Diplomatischer Affront
Deutschland droht nach Ausweisung von Botschaftsvertreter mit Konsequenzen. Streit über Nawalny spitzt sich zu
Moskau/Brüssel/Berlin Der Streit zwischen der EU und Russland über die Inhaftierung des Kremlkritikers Alexej Nawalny spitzt sich dramatisch zu. Das Außenministerium in Moskau wies am Freitag Diplomaten aus Deutschland, Polen und Schweden aus, weil sie an Protesten gegen die Inhaftierung Nawalnys teilgenommen hätten. Die Regierungen in Berlin und Warschau kritisierten den Schritt scharf und drohten mit Gegenmaßnahmen. Die Ausweisungen wurden ausgerechnet während eines Besuchs des EUAußenbeauftragten Josep Borrell in Moskau bekannt, der beim russischen Außenminister Sergej Lawrow mit seiner Forderung nach einer
Freilassung Nawalnys abblitzte. Neue EU-Sanktionen gegen Russland gelten nun als sicher.
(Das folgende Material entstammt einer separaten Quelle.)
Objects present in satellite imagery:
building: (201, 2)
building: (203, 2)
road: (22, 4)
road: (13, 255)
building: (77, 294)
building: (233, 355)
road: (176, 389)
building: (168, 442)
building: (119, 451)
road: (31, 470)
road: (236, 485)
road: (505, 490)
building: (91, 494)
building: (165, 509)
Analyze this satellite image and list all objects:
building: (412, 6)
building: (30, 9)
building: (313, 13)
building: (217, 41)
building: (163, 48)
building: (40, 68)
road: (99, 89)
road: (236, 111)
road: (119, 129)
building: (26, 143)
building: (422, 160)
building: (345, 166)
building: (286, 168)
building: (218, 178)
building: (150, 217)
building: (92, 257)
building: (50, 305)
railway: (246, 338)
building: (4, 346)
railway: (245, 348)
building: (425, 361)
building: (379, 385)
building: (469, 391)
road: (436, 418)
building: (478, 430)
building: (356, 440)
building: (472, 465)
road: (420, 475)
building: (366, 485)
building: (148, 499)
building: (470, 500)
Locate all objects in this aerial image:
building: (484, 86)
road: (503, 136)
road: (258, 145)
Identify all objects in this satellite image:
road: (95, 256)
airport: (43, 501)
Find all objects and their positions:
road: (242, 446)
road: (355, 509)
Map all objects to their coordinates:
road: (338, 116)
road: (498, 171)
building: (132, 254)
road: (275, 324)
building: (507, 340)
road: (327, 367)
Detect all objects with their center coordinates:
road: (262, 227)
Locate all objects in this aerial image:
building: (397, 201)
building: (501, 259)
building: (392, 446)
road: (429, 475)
Die drei EU-Diplomaten wurden vom russischen Außenministerium am Freitag „zu unerwünschten Personen“erklärt. Dazu seien die Botschafter der drei Länder einbestellt worden und ihnen seien Protestnoten überreicht worden. Die Diplomaten sollen an nicht genehmigten Protesten am 23. Januar teilgenommen haben, bei denen Tausende Demonstranten festgenommen wurden. Dies sei unvereinbar mit dem diplomatischen Status, hieß es zur Begründung der Ausweisung.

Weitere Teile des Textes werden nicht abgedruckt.